Creamy Pumpkin Sausage Soup (Print Version)

# Ingredients:

01 - 9 oz. fresh cheese tortellini.
02 - 4 cups chicken broth, lower sodium.
03 - 1 bunch kale (curly or lacinato).
04 - ¾ cup heavy whipping cream.
05 - 1 lb chicken sausage with Italian spices, no casing.
06 - 3 fresh leaves of sage.
07 - 4 garlic cloves, finely chopped.
08 - A medium-sized yellow onion, diced.
09 - ½ tbsp kosher salt.
10 - ¼ tsp red pepper flakes.
11 - ¼ tsp coarse black pepper.
12 - 15 oz canned pumpkin purée.
13 - 2 tbsp olive oil.

# Instructions:

01 - Warm oil in a sturdy pot over medium heat.
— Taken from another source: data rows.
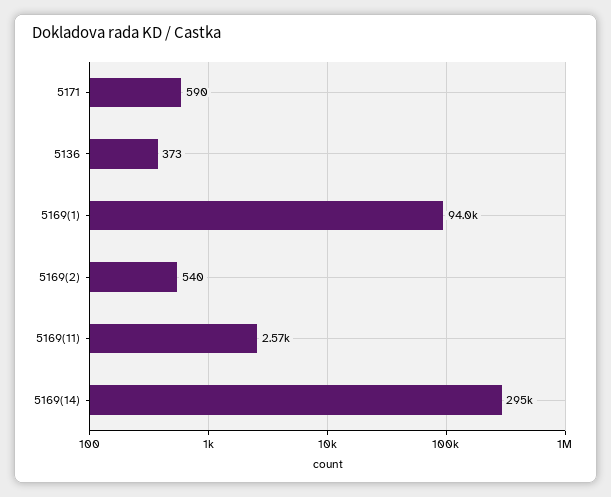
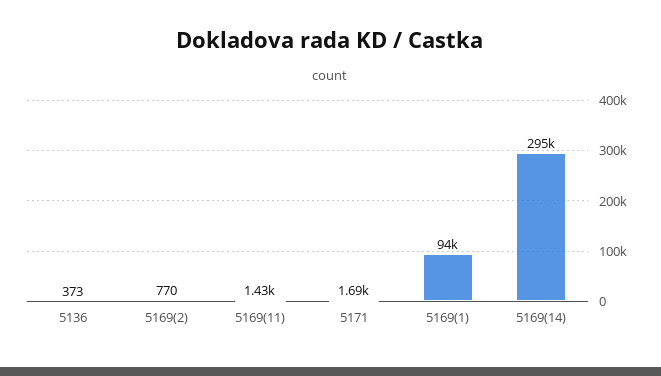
5171: 590 -> 1690
5169(2): 540 -> 770
5169(11): 2570 -> 1430

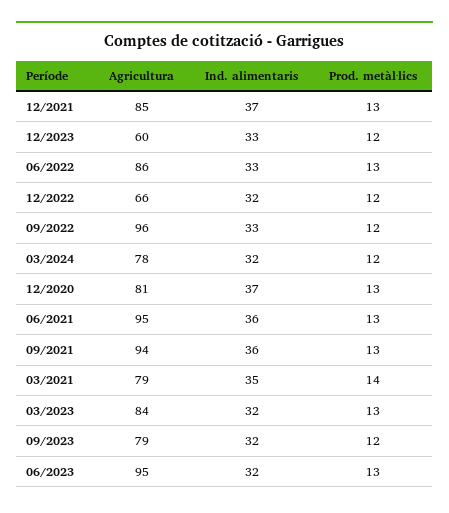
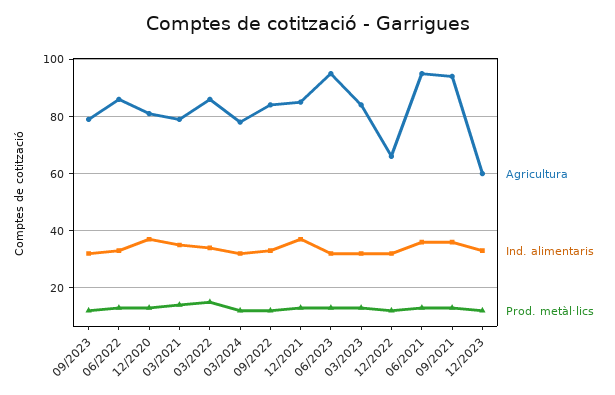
Agricultura, 09/2022: 96 -> 85
Agricultura, 03/2022: none -> 85
Ind. alimentaris, 03/2022: none -> 35
Prod. metàl·lics, 03/2022: none -> 15

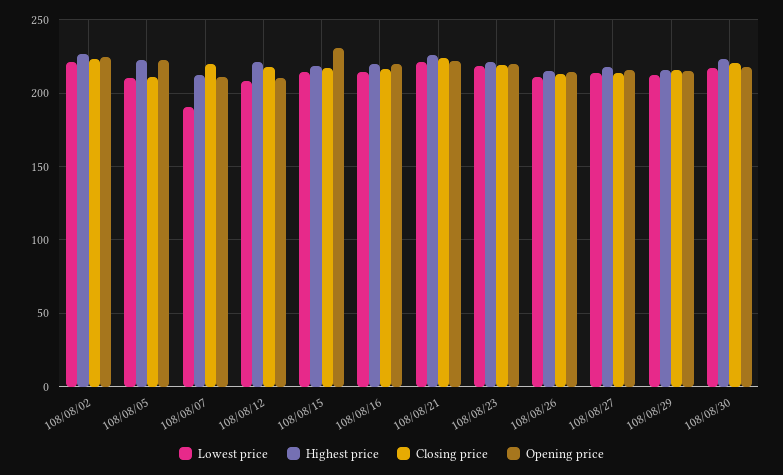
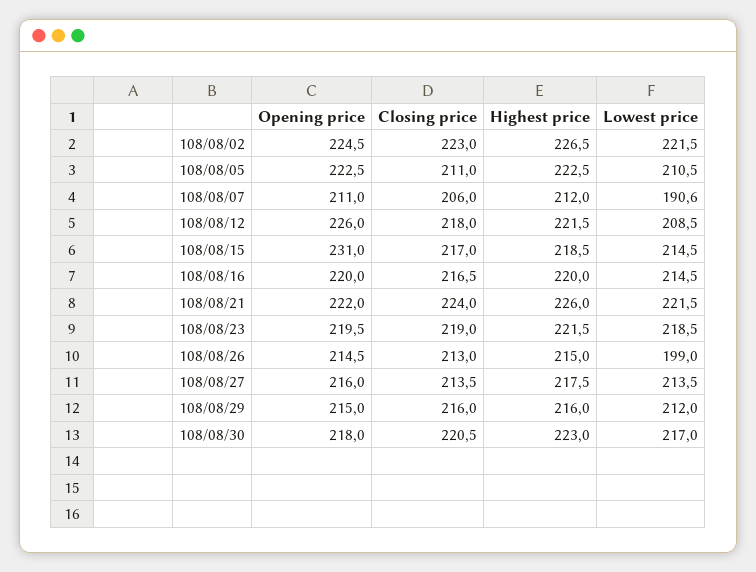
Closing price, 108/08/07: 220 -> 206
Opening price, 108/08/12: 210 -> 226
Lowest price, 108/08/26: 210 -> 199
Toss in onion, garlic, and sage, stirring often for 3-5 minutes until they smell amazing.
02 - Crumble sausage into the pot. Let it cook until browned for 3-5 minutes. Sprinkle in seasonings and pumpkin, then coat everything well.
03 - Mix in the broth and cream gently. Stir to get it all combined nicely.
04 - Rip up kale leaves and throw them in. Cover the pot, and cook gently on medium-low for 10-15 minutes.
05 - Toss in tortellini and let it sit for 2 more minutes. Dish out and sprinkle with grated Parmesan to serve.

# Notes:

01 - Sauté onions just until soft. Don’t overcook or brown.
02 - Break sausage into small bits for quicker cooking.
03 - Any variety of kale works here—pick your favorite.